JOB ITEM — Could you reproduce the lines below from the one with "import C-c C-a" through the one with "sidebar: sidebar"? Keep both ends and add nothing.

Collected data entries

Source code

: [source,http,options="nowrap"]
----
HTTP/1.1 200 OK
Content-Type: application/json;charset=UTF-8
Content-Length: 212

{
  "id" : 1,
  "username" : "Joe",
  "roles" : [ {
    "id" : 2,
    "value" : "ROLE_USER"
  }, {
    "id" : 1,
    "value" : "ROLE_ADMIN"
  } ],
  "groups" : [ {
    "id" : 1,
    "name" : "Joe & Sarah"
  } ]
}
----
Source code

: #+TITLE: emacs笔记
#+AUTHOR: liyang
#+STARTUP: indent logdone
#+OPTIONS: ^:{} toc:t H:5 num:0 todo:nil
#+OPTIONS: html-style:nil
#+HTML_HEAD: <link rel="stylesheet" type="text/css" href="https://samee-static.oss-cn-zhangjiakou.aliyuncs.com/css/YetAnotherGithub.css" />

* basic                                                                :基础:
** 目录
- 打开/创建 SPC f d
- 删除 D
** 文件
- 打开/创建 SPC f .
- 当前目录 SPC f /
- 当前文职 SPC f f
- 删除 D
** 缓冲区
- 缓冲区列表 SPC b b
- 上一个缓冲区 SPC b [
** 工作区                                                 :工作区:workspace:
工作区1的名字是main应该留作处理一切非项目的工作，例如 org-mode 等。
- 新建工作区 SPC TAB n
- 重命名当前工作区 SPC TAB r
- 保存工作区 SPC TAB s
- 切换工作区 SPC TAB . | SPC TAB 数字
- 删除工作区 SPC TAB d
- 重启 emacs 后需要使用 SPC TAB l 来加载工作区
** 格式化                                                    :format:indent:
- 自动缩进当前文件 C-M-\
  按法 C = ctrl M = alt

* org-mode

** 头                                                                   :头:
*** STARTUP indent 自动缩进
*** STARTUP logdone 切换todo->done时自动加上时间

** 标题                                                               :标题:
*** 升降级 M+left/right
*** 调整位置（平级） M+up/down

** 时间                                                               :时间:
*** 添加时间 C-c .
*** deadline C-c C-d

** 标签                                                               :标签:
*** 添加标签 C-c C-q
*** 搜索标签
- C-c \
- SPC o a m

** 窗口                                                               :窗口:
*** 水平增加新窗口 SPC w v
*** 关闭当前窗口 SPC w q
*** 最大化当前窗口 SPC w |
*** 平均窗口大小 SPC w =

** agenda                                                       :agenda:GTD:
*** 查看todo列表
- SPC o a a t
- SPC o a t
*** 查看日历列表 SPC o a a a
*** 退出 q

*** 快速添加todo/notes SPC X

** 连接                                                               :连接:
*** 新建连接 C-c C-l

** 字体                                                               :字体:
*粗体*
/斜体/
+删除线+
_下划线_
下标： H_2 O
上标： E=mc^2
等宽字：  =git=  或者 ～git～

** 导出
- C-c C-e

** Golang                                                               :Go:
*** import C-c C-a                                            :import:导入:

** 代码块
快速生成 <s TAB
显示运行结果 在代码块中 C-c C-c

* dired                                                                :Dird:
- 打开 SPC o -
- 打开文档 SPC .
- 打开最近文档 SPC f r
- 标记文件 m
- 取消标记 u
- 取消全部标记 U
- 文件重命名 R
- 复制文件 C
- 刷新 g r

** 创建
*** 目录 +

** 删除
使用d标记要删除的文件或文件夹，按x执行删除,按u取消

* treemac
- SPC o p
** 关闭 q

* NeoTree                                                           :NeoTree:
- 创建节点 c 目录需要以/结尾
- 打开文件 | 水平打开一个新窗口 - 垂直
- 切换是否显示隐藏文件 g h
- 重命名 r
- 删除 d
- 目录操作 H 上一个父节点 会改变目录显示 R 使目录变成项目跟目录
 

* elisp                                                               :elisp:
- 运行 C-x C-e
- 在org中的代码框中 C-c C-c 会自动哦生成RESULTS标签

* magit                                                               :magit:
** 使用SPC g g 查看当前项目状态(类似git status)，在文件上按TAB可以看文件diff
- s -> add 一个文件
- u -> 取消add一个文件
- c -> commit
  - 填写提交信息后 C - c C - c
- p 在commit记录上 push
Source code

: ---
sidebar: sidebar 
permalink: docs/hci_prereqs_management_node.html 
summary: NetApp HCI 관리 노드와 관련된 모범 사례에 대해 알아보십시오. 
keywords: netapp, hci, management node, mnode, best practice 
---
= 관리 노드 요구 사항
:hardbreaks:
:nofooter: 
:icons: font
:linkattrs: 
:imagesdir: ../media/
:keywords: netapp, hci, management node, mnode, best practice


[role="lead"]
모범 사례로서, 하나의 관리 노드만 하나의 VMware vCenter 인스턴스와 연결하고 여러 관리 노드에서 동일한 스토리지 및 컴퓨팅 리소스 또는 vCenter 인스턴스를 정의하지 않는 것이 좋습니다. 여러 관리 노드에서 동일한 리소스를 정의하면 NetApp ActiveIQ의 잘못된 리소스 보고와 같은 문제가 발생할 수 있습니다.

ANSWER TO THE EXERCISE —
*** import C-c C-a                                            :import:导入:

** 代码块
快速生成 <s TAB
显示运行结果 在代码块中 C-c C-c

* dired                                                                :Dird:
- 打开 SPC o -
- 打开文档 SPC .
- 打开最近文档 SPC f r
- 标记文件 m
- 取消标记 u
- 取消全部标记 U
- 文件重命名 R
- 复制文件 C
- 刷新 g r

** 创建
*** 目录 +

** 删除
使用d标记要删除的文件或文件夹，按x执行删除,按u取消

* treemac
- SPC o p
** 关闭 q

* NeoTree                                                           :NeoTree:
- 创建节点 c 目录需要以/结尾
- 打开文件 | 水平打开一个新窗口 - 垂直
- 切换是否显示隐藏文件 g h
- 重命名 r
- 删除 d
- 目录操作 H 上一个父节点 会改变目录显示 R 使目录变成项目跟目录
 

* elisp                                                               :elisp:
- 运行 C-x C-e
- 在org中的代码框中 C-c C-c 会自动哦生成RESULTS标签

* magit                                                               :magit:
** 使用SPC g g 查看当前项目状态(类似git status)，在文件上按TAB可以看文件diff
- s -> add 一个文件
- u -> 取消add一个文件
- c -> commit
  - 填写提交信息后 C - c C - c
- p 在commit记录上 push
Source code

: ---
sidebar: sidebar 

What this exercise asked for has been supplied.